ビーグル号の航海日誌 2013年05月09日 19:55

130505ナツノハナワラビ@エコカフェ.JPG自然教育園のひょうたん池に続く湿地の近くでもシダ植物が散在と思いきや。よく見ると箒の穂のような胞子葉が共通柄(担葉体)から真っすぐのびていることからナツノハナワラビと分かります。シダ植物の中では珍奇と考えられます。[2013年5月5日撮影:国立科学博物館附属自然教育園@山崎]

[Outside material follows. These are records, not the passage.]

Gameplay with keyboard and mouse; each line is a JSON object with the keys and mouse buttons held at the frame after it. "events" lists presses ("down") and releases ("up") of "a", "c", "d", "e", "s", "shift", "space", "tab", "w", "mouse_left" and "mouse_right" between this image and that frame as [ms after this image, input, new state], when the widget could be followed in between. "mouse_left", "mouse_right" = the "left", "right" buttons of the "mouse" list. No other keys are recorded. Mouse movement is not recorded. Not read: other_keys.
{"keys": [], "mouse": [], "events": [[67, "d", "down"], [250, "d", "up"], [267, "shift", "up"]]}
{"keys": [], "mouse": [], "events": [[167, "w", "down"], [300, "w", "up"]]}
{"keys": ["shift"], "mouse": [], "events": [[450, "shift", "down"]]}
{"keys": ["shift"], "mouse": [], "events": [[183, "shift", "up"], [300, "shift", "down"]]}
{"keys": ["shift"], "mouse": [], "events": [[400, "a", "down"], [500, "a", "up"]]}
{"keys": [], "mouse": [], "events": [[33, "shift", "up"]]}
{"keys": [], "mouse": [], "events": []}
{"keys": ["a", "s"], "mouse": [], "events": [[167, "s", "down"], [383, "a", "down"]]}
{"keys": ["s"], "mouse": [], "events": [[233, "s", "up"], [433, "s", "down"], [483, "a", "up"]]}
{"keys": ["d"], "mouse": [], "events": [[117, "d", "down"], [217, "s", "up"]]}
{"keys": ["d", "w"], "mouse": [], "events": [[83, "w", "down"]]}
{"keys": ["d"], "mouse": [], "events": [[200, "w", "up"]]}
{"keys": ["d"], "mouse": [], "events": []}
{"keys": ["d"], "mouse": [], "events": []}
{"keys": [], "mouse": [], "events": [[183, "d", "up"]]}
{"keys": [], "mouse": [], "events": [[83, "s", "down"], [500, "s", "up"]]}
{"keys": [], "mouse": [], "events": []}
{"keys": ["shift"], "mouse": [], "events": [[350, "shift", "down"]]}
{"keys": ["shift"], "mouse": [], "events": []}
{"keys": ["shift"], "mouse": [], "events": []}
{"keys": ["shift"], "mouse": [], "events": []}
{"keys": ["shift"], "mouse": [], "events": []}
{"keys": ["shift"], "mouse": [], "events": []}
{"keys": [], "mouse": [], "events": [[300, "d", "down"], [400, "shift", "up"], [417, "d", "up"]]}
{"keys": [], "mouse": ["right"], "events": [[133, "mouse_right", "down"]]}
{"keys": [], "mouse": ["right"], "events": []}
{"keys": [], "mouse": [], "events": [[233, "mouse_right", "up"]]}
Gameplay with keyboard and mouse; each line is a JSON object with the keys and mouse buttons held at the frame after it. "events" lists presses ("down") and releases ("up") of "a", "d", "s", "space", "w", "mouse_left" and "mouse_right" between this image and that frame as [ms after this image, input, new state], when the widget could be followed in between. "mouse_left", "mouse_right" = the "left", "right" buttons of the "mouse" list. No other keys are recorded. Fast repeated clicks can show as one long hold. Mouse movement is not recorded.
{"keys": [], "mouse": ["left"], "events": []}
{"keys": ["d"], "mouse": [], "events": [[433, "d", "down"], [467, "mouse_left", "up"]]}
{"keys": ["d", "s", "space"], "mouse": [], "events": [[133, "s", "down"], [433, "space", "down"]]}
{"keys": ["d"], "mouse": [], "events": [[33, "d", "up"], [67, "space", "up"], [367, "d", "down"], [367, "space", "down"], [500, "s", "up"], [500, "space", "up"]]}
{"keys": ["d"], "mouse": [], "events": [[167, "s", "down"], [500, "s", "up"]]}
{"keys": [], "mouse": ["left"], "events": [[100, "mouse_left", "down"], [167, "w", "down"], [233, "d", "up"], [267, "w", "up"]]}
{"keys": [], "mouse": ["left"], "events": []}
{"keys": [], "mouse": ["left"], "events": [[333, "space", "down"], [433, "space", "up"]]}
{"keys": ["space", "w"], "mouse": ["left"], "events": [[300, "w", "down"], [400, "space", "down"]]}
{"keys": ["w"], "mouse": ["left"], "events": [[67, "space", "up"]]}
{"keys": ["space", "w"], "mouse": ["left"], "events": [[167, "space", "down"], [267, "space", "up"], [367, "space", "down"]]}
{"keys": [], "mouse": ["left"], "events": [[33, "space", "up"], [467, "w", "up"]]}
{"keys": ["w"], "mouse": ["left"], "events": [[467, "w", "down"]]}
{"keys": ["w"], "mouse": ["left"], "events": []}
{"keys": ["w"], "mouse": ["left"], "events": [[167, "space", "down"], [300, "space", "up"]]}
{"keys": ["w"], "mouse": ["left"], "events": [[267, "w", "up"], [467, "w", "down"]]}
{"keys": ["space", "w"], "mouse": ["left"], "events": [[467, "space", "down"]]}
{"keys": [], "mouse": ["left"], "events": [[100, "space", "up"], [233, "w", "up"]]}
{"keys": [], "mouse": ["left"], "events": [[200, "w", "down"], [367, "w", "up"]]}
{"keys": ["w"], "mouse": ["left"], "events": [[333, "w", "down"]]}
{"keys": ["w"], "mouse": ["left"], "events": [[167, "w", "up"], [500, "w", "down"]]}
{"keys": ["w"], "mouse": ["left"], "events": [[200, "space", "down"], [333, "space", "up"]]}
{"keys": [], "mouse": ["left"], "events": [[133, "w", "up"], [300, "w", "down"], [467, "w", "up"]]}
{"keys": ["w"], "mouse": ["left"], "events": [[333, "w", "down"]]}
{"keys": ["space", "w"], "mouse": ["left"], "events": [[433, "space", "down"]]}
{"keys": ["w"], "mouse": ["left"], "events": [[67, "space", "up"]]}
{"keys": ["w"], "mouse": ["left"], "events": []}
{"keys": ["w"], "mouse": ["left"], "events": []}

ナツノハナワラビ(夏の花蕨、学名:Botrychium virginianum (L.) Sw.)はハナヤスリ科ハナワラビ属の夏緑性の。分布は北海道、本州、四国、九州、国外では朝鮮半島、中国、インド、ヒマラヤ、シベリヤ、ヨーロッパ、北アメリカと広く、低山の林内の日影の湿った場所などに自生。草丈は30cmから60cmほど、春芽生え秋に枯れ、一本の茎が立ち上がり輪生する無柄の栄養葉の基部から胞子葉が分かれ、基部から下の茎部分を担葉体(共通柄)といって長さは草丈の半分位です。栄養葉は3回羽状複葉、羽片は有柄で狭い翼がつき、羽片は粗鋸歯があります。胞子葉は長い柄を直立させ先に全体として円錐穂状の3回羽状の葉状枝を出し、葉状枝の左右に胞子蓑をつけるという。胞子は6月頃に熟します。

ハナヤスリの仲間は世界に3属70種、日本では3属22種、ハナワラビ属は冬緑性のフユノハナワラビとオオハナワラビ、常緑性のエゾフユノハナワラビ、栄養葉に葉柄がないナガホノナツノハナワラビ13種が知られているそうです。